Né dans la commune du Lorrain en Martinique en 1951, Raphaël Confiant est un écrivain viscéralement attaché à sa terre natale, dont il connaît l’histoire sur le bout des doigts, mais aussi les moindres recoins et anecdotes.

Cette connaissance intime et charnelle de son pays donne une saveur particulière à ses nombreux romans basés sur l’évolution de la Martinique au cours des siècles, comme par exemple sa célèbre trilogie sur la culture sucrière dans l’île - Commandeur du sucre, Régisseur du rhum et La Dissidence aux éditions Ecriture - ou plus récemment son ouvrage passionnant sur l’engagement des troupes antillaises lors de la Première Guerre mondiale : Le Bataillon créole (2013). Au total, l’auteur a écrit une soixantaine de livres, qui lui ont valu de nombreux prix littéraires et une reconnaissance internationale.

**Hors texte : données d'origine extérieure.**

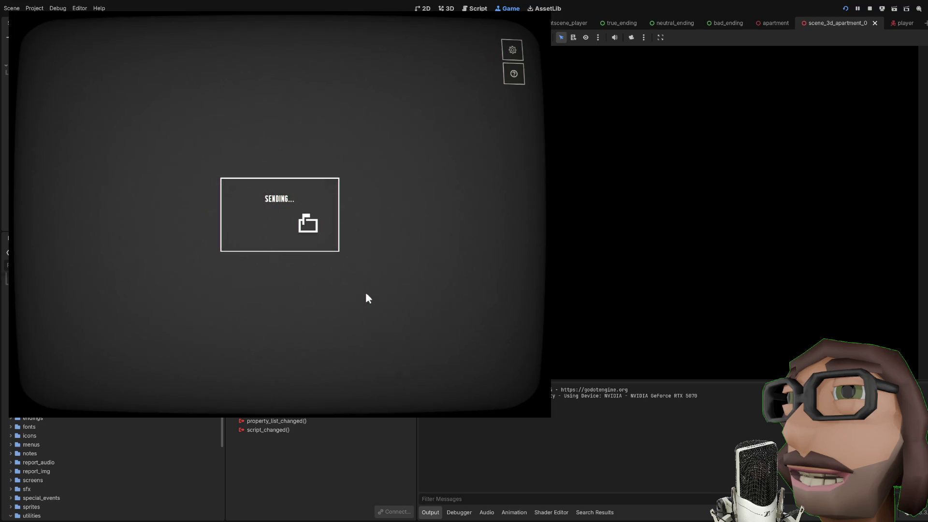
left_click(292, 246)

L’imaginaire et la culture créole fournissent par ailleurs toute leur force d’évocation aux textes du romancier antillais. Parfaitement bilingue créole-français, Raphaël Confiant, qui maîtrise également l’anglais et l’espagnol, est l’un des rares auteurs martiniquais à avoir une authentique expertise du créole. C’est dans cette langue, dont il est un farouche défenseur, qu’il a écrit ses premiers livres, qui ont été depuis traduits en français.

Il est l'auteur du premier roman en créole, Jik dèyè do Bondyé en 1979, traduit sous le titre La lessive du diable chez Ecriture, et du tout premier Dictionnaire du créole martiniquais-français en deux volumes publié en 2007. Il a également traduit L'Etranger d'Albert Camus en créole sous le titre de Moun-Andéwò a. Outre son activité d’écrivain, Raphaël Confiant est aussi professeur à l'Université des Antilles où il enseigne la littérature créolophone orale et écrite ainsi que la traductologie.

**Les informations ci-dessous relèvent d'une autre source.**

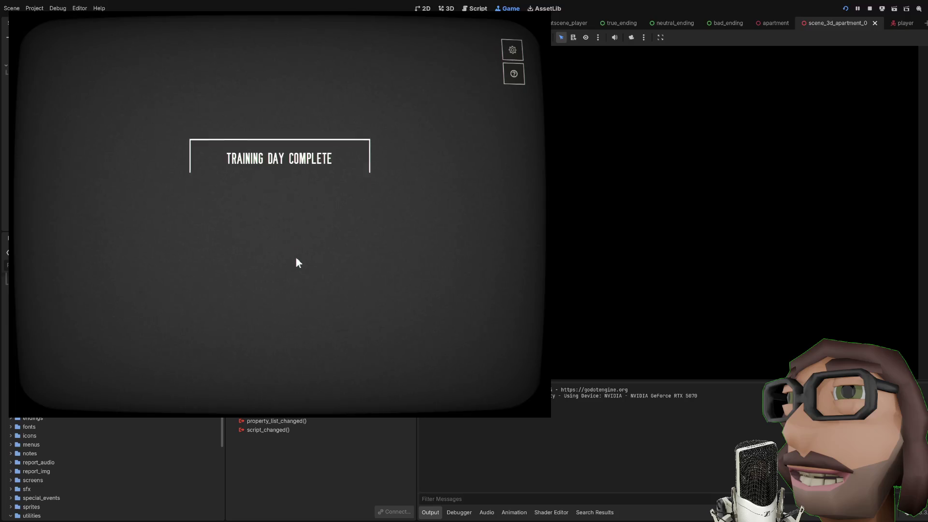
left_click(292, 268)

« Il y a dans mon œuvre une volonté de reconquête et de réécriture de l'histoire de la Martinique tout autant que de valorisation de la langue et de la culture créoles », souligne l’écrivain, interrogé par rfi.fr. Raphaël Confiant est par ailleurs le fondateur et l’un des principaux animateurs du site Internet « Montray Kréyol » un portail d’informations généralistes et culturels en créole et en français créé en 2007 et portant sur la Martinique, les Caraïbes et les autres pays créolophones comme les Seychelles ou l’Île Maurice.

Engagement écologiste

Afin de mieux appréhender l’infatigable auteur, il faut savoir aussi que son parcours en littérature a toujours été d’une certaine manière lié à ses engagements politiques et citoyens en Martinique. Bien qu’il relativise : « Je me suis toujours employé à maintenir une certaine distance entre mon militantisme politique et écologique d'une part et mon activité d'écrivain de l'autre », explique-t-il. C’est l’une des facettes du romancier que l’on connaît le moins dans l’Hexagone ou à l’étranger.

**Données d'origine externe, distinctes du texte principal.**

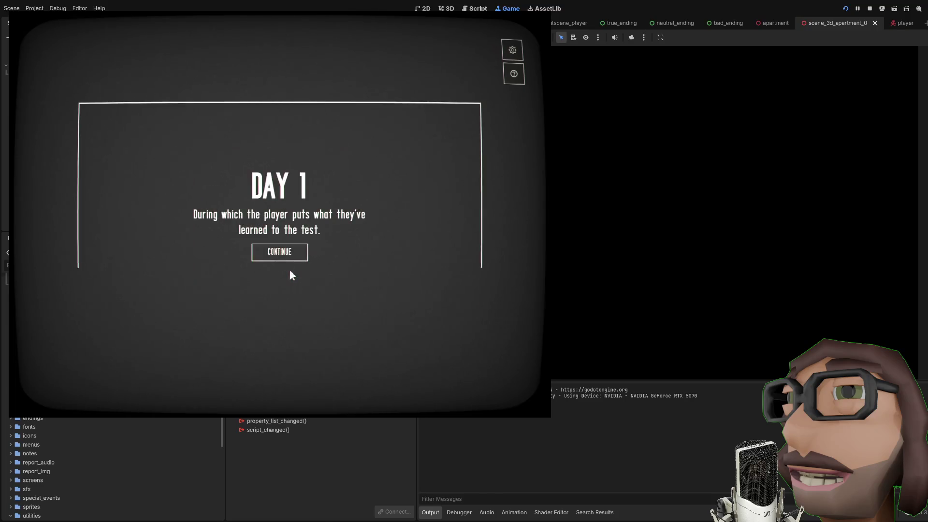
Step: File Day 1's first report as ALTERATION and THE FLOATER as ABSENCE
left_click(290, 258)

Ainsi, depuis plus d'une trentaine d'années, Raphaël Confiant est particulièrement actif au sein du mouvement écologiste martiniquais. Dans les années 1980, il a participé à la plus importante association de défense de l'environnement de son île, l'ASSAUPAMAR (Association pour la sauvegarde du patrimoine martiniquais), qui lutte contre la destruction des terres agricoles et pour la protection des mangroves et des zones naturelles. Il a été également durant cinq ans vice-président du parti écologiste et souverainiste MODEMAS (Mouvement des démocrates et écologistes pour une Martinique souveraine).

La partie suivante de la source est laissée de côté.